All couples argue on occasion - some more than others. At times, these arguments grow to such proportions that the couple doesn’t speak for days. Some arguments can get so bad that they end relationships. A lot of couples tend to avoid arguing as often as possible because they feel that it has negative connotations regarding their relationship. That’s not always the case, however.
When couples argue, it’s generally due to something that they simply cannot agree on and each partner feels equally as strongly about their point of view on the topic. Some of these topics are only made to be serious because one of the partners is too self-centered to understand the meaning of compromise. For instance, suppose your families live a significant distance from you in different directions. This isn’t a huge problem except when it comes to major holidays. You would like to split the holidays so that you spend, for example, Thanksgiving with one family and Christmas with the other one. Then, rotate it the next year. However, your partner refuses to see your point of view and insists that the two of you spend ALL holidays EVERY year with his family. This is good cause for an argument.
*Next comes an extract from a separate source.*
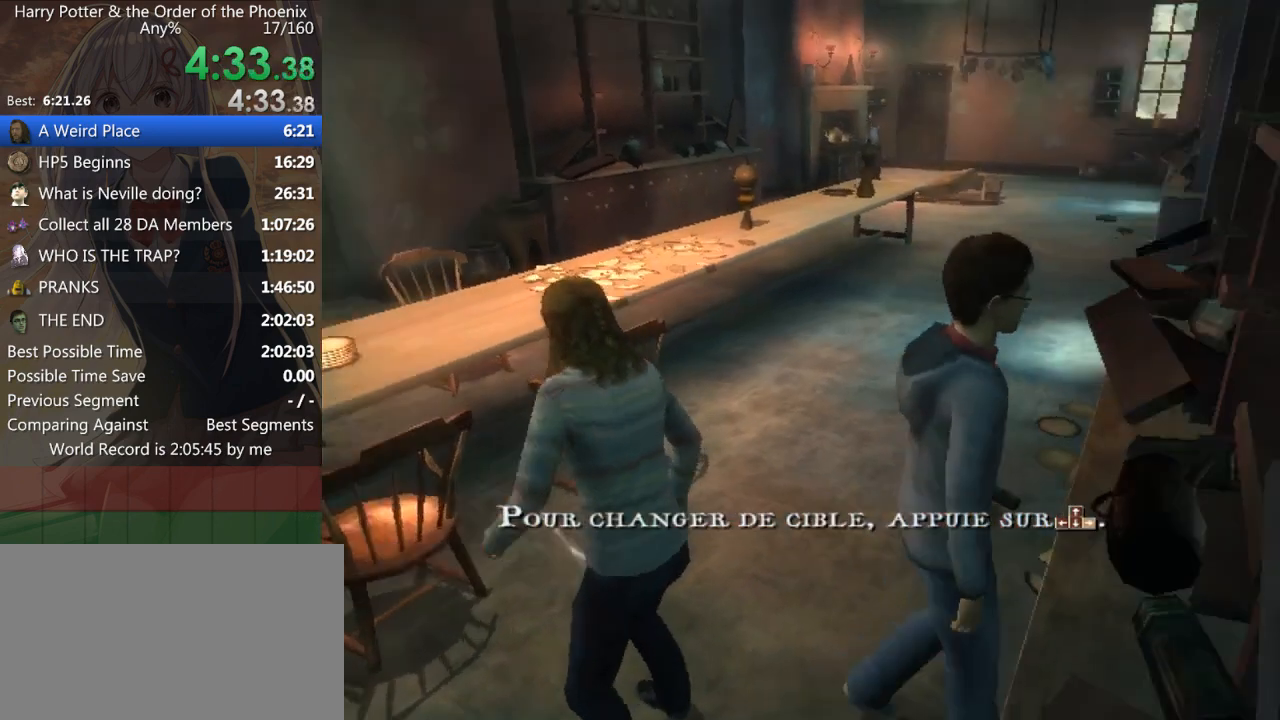
{"keys": ["up"], "mouse": [], "events": [[67, "up", "up"], [100, "right", "down"], [200, "up", "down"], [233, "right", "up"], [300, "up", "up"], [333, "right", "down"], [433, "right", "up"], [433, "up", "down"]]}
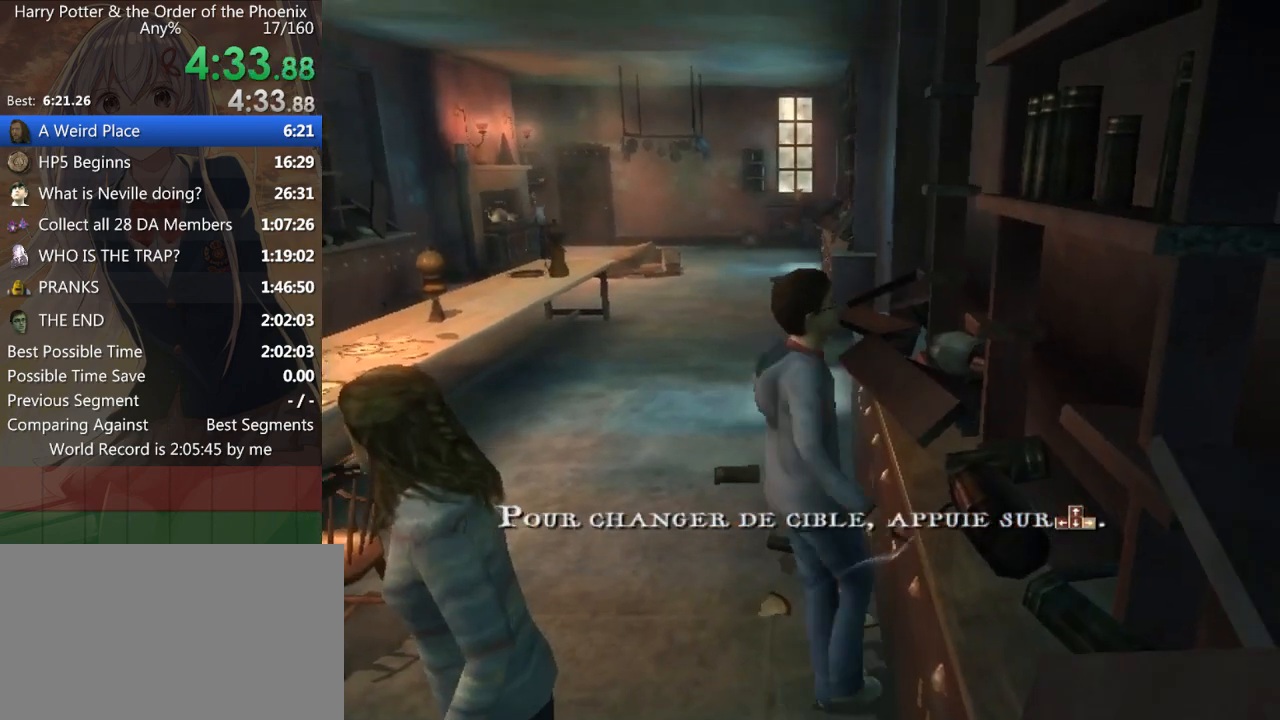
{"keys": ["right"], "mouse": [], "events": [[33, "up", "up"], [67, "right", "down"], [167, "right", "up"], [167, "up", "down"], [267, "up", "up"], [300, "right", "down"], [367, "up", "down"], [400, "right", "up"], [467, "up", "up"], [500, "right", "down"]]}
There may be other things that couples argue about that are more personal such as money, careers, and sex. When it comes to these topics, the arguments can be constructive and actually serve to resolve the issue at hand. While it’s usually not the best idea to let an issue simply sit and grow without being resolved, sometimes the only way to reach a resolution is by letting things come to a boiling point. You can yell, scream, and curse at each other until you both feel better. Then it’s time to sit down and actually talk reasonably. This is when you can get your partner to really hear what you’re saying as well as you being able to understand where he’s coming from.
Arguing doesn’t have to be a bad thing in relationships. If you use your disagreements to make needed improvements to your relationship, it will be much easier to keep things on an even path. Of course, there will always be some debates. After all, not everyone thinks or believes the same way about all things, and that’s a great thing because this would be a very boring world to live in if everyone was exactly alike.
Pick and choose your battles. Not everything is worth turning into a full-fledged debate, which can build into an even larger argument. So when something just isn’t that important to you, let it go and give in. You can even use that in the next issue that comes up for debate. Remind your partner that you let him have his way the last time and you think it’s only fair that you’re allowed to have something the way you want it. Of course, there will be certain things that both of you MUST be happy with such as where to live or what sort of vehicle to get. But those things will be easier to iron out once you’ve got your constructive arguing down to a science.